謎のFMW離脱
出典: フリー百科事典『ウィキペディア(Wikipedia)』 (2022/06/15 03:43 UTC 版)
1995年、後藤は同年5月5日の川崎球場で行われる予定の大仁田の引退試合の対戦相手に決まっていたが、その直前になり突然退団を発表した。後藤はミスター雁之助、オーニタ・ジュニア(市原昭仁)とともにFMWを離脱、大仁田との引退試合を放棄し、それをメインイベントとしていた大会1週間前に団体を退団するというあまりの異常事態によりファン、マスコミ、FMWも大混乱に陥った。この時、開かれた退団する3人による記者会見では、記者からも事情を説明するよう強く問い糾されたが、後藤らは「大仁田引退試合を放棄し、その数日前という直前に退団を決意するだけの『何か(「裏切り行為」とも)』があった」ことや「FMWが嫌いになったわけではない」と語るだけに留まり、この時舞台の裏側で何があったのかは関係者がいずれも口を固く閉ざし、今もはっきりした原因は明かされていない。後藤も生前「真相は墓場まで持っていくつもり」とメディアの取材に対して何度も語っており、結果的に後藤自身から最後まで真相が語られることはなかった。 ただし、当事者の一人である雁之助は自身のYouTubeチャンネルの中で2021年にその真相を語っている。雁之助の話によると、引退試合二週間前の地方巡業先で後藤の欠席のもと大仁田から、「大仁田の引退後、後藤をFMWから排除する」ことを男子プロレスラー全員の前で通達された。

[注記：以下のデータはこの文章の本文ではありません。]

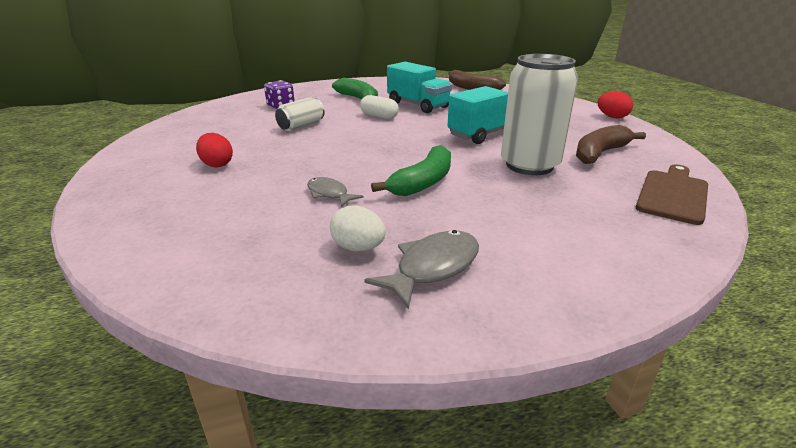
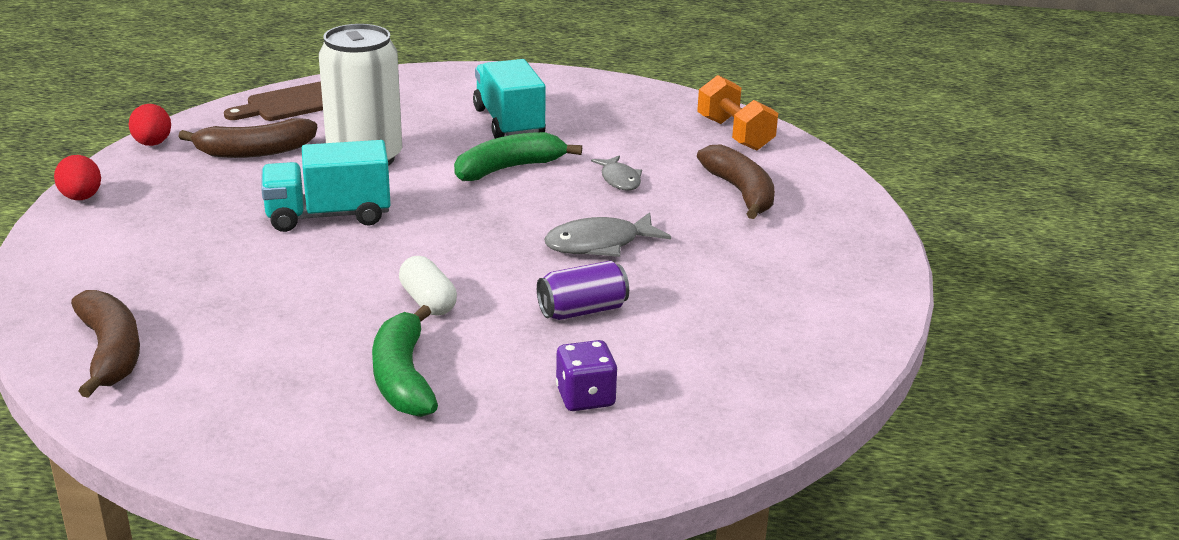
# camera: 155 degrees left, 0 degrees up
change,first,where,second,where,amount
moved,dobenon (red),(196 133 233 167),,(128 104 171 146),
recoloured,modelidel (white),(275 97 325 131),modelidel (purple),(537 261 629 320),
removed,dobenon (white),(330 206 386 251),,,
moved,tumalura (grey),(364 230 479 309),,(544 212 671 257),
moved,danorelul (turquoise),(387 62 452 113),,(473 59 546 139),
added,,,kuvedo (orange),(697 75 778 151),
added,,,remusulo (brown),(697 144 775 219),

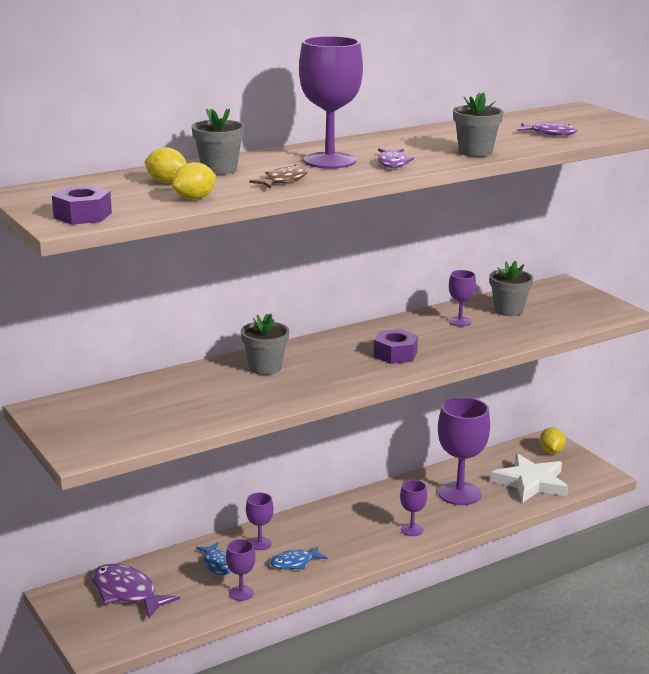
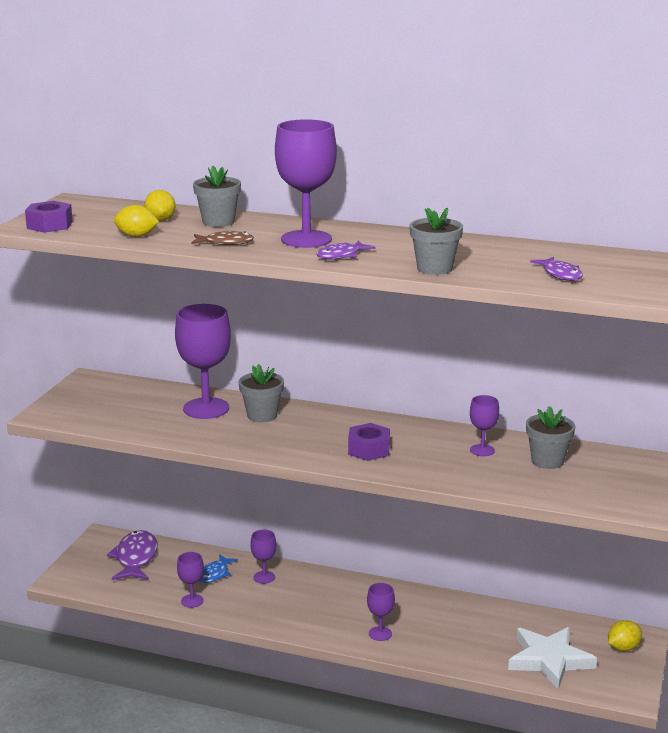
# camera: 50 degrees right, 0 degrees up
change,first,where,second,where,amount
removed,tumalura (blue),(270 546 328 570),,,
moved,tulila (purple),(438 397 490 505),,(175 304 231 419),

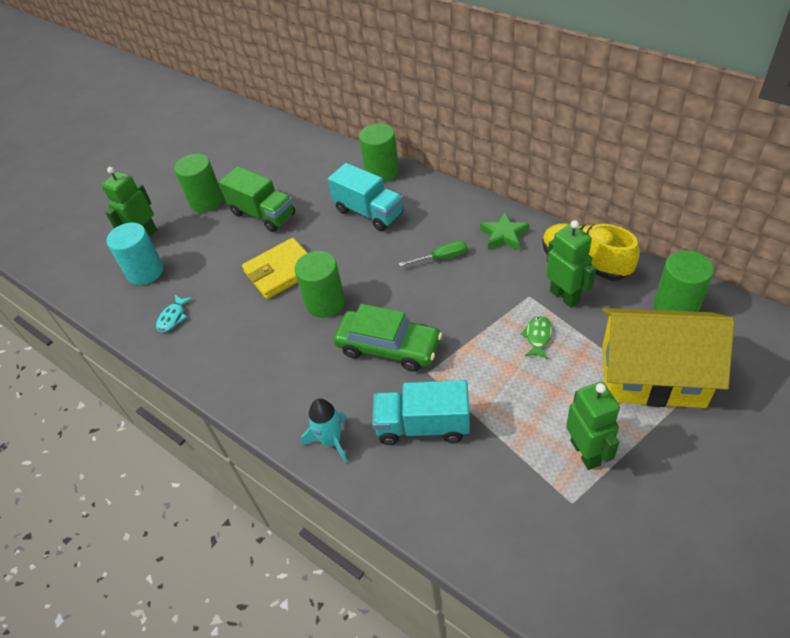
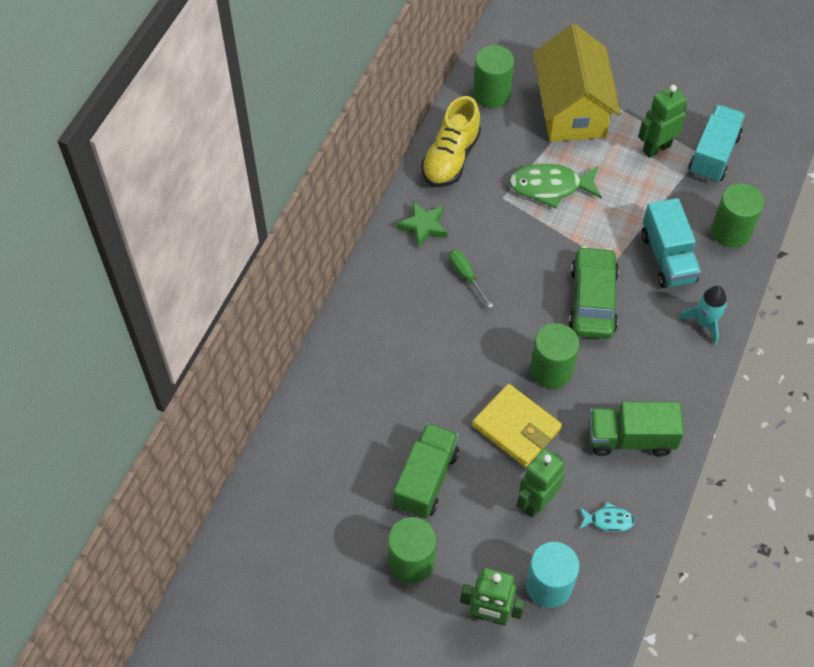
# camera: 110 degrees left, 10 degrees up
change,first,where,second,where,amount
moved,danorelul (turquoise),(328 163 403 231),,(689 105 745 182),
moved,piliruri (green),(359 123 399 182),,(711 183 764 248),
resized,tumalura (green),(520 315 552 359),,(509 163 602 209),x1.91
moved,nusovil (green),(546 220 596 308),,(517 448 565 518),
added,,,danorelul (green),(589 402 684 456),

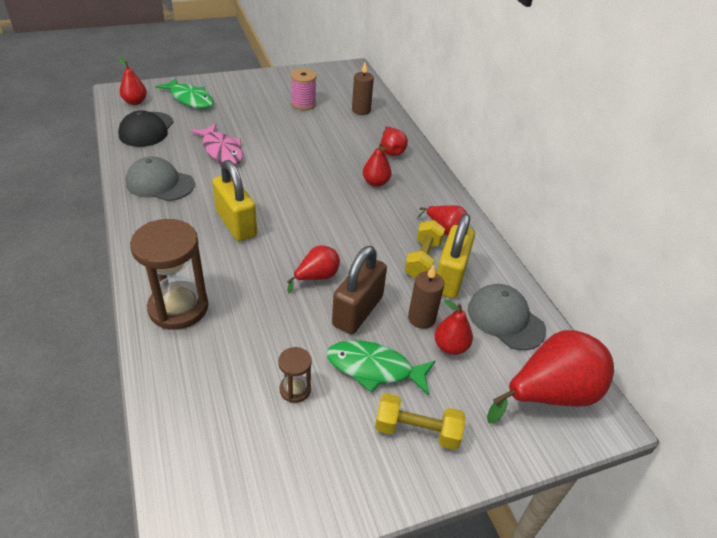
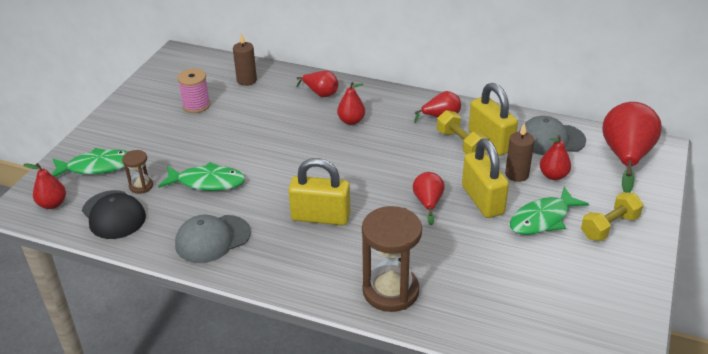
# camera: 45 degrees left, 5 degrees down
change,first,where,second,where,amount
recoloured,tumalura (pink),(190 123 243 165),tumalura (green),(158 162 245 191),
moved,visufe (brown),(278 347 312 403),,(122 150 153 194),
recoloured,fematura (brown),(332 246 387 334),fematura (yellow),(462 139 509 218),

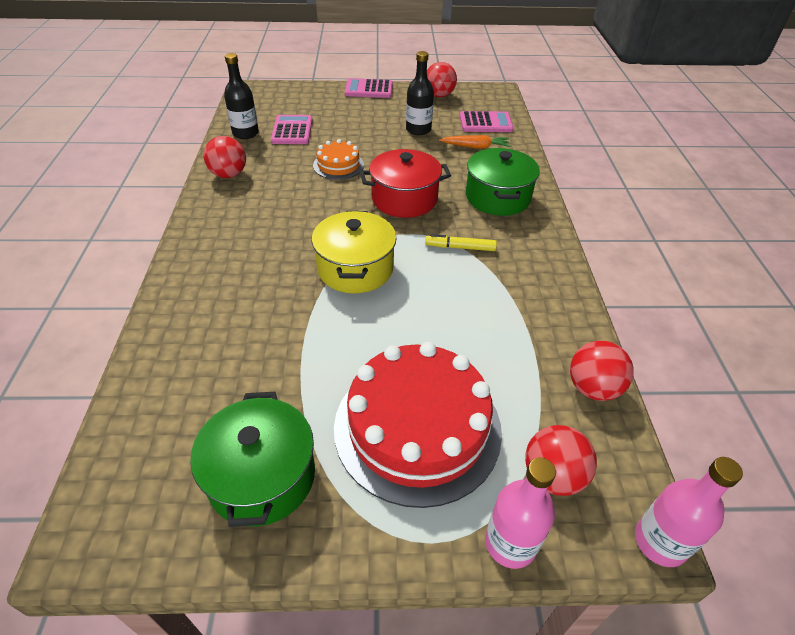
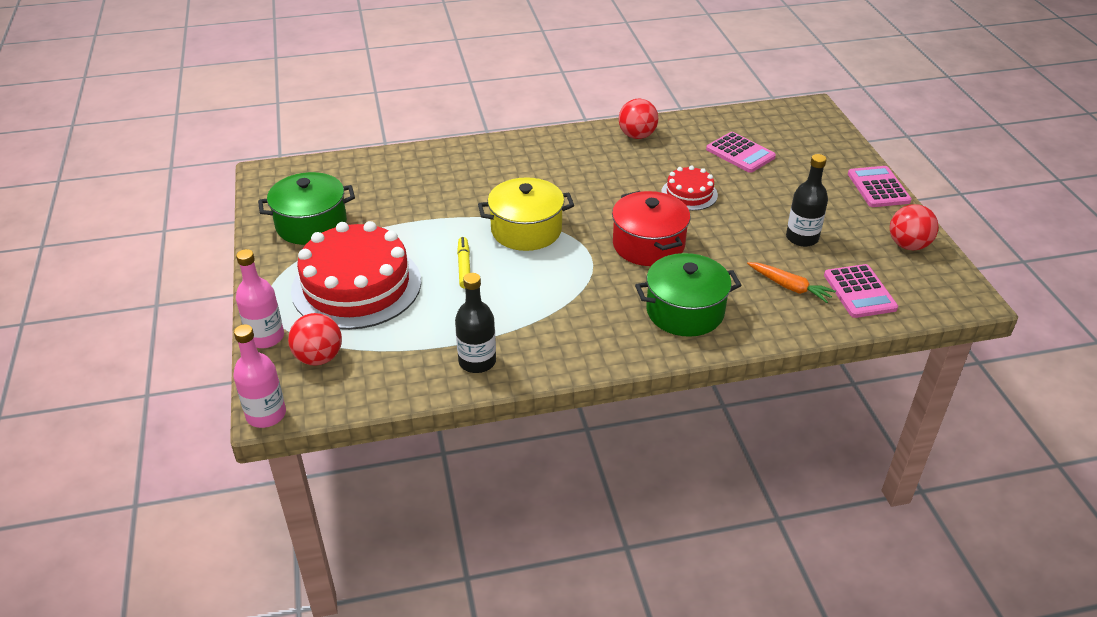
# camera: 80 degrees right, 5 degrees down
change,first,where,second,where,amount
moved,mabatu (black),(224 53 259 139),,(455 273 496 373),
turned,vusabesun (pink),(271 115 313 144),,(706 132 776 173),60 degrees clockwise
recoloured,duzenokuk (orange),(313 139 364 180),duzenokuk (red),(661 166 718 211),
moved,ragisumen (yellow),(425 234 497 251),,(457 237 470 289),
turned,tomaken (orange),(439 135 510 149),,(747 262 836 303),45 degrees counterclockwise
removed,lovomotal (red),(570 341 634 401),,,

当時アングルで敵対はしていたものの元付き人であった雁之助は、食事の席でたまらず後藤に告白した。良くは思わない後藤は後楽園大会の前日、あるホテルに雁之助、新山勝利、市原、事務員を交えて話し合いの場を設けた。まず雁之助が引退(離脱)を表明し続いて後藤、そして市原が続いた。新山は後楽園ホールへ戻って大仁田と話し合いをする、というものだった。IWAジャパンとは一切前もっての話し合いは無かったと証言している。ハヤブサの著作の中にも後藤より先に雁之助が辞めると言い出し、後藤は「お前が辞めるなら、俺も辞める!」と言った。そのくらい、我慢できないことが俺たちにはあったと述べている。なお、大仁田の引退試合の相手は後藤に代わり、一旦は名乗りを上げた東京プロレスの石川敬士に変更されたが、その後、調印式で対戦を直訴したハヤブサへ変更された。 FMW離脱後の後藤らは「真FMW軍」を名乗り、IWA・JAPANの後楽園大会に乱入。FMWで自らデビュー戦の相手を務めた中牧昭二らとの抗争に突入する。同年8月、川崎球場においてダン・スバーンのNWA世界ヘビー級王座に挑戦し、後藤もスバーンと好勝負を展開するも敗れた。また、大日本プロレスでは全日本時代の先輩であった社長のグレート小鹿との抗争を展開し、さらに東京プロレスにも参戦している。 この頃、アルティメット・ファイティング(UFC)で日本人格闘家が敗退し続けていたため、自分がUFCに出ると宣言するが、UFCから「デスマッチ等の流血を伴う危険な試合が多い」という理由で拒否されてしまう(実際の拒否理由は不明である。)。 1996年、第一回メモリアル力道山興行に登場した際には、メジャー団体の象徴とも言える長州力がインディー団体を批判した一方で、後藤に対しては評価する発言を行った。同年、東京プロレスを発展解消させて、乱立していたインディ団体を統一すべく「日本プロレスリング共同機構」を名乗ったFFFに冬木軍、折原昌夫らとともに参加するも同団体は旗揚げ戦前に倒産し、後藤は真FMWをベースに別団体への参戦へ活路を見出すこととなった。 1997年にはWARマットを中心に暴れ回り、同団体の武井正智社長がプロレスデビューした6月の後楽園ホール大会でも対戦相手を務めた。7月の両国国技館大会で後藤は、天龍のデビュー20周年試合としてメインイベントで一騎討ちを行った。多くのファンは両者の真っ向からの激突に期待したものの、後藤も天龍のリングシューズを脱がしにかかるなど反則攻撃に終始した。さらには経緯的にWARと対抗関係にあったSPWFにも参戦、タッグ戦ながら谷津嘉章と電流爆破デスマッチと戦うなど、後藤はインディー団体の多方面に渡って参戦している。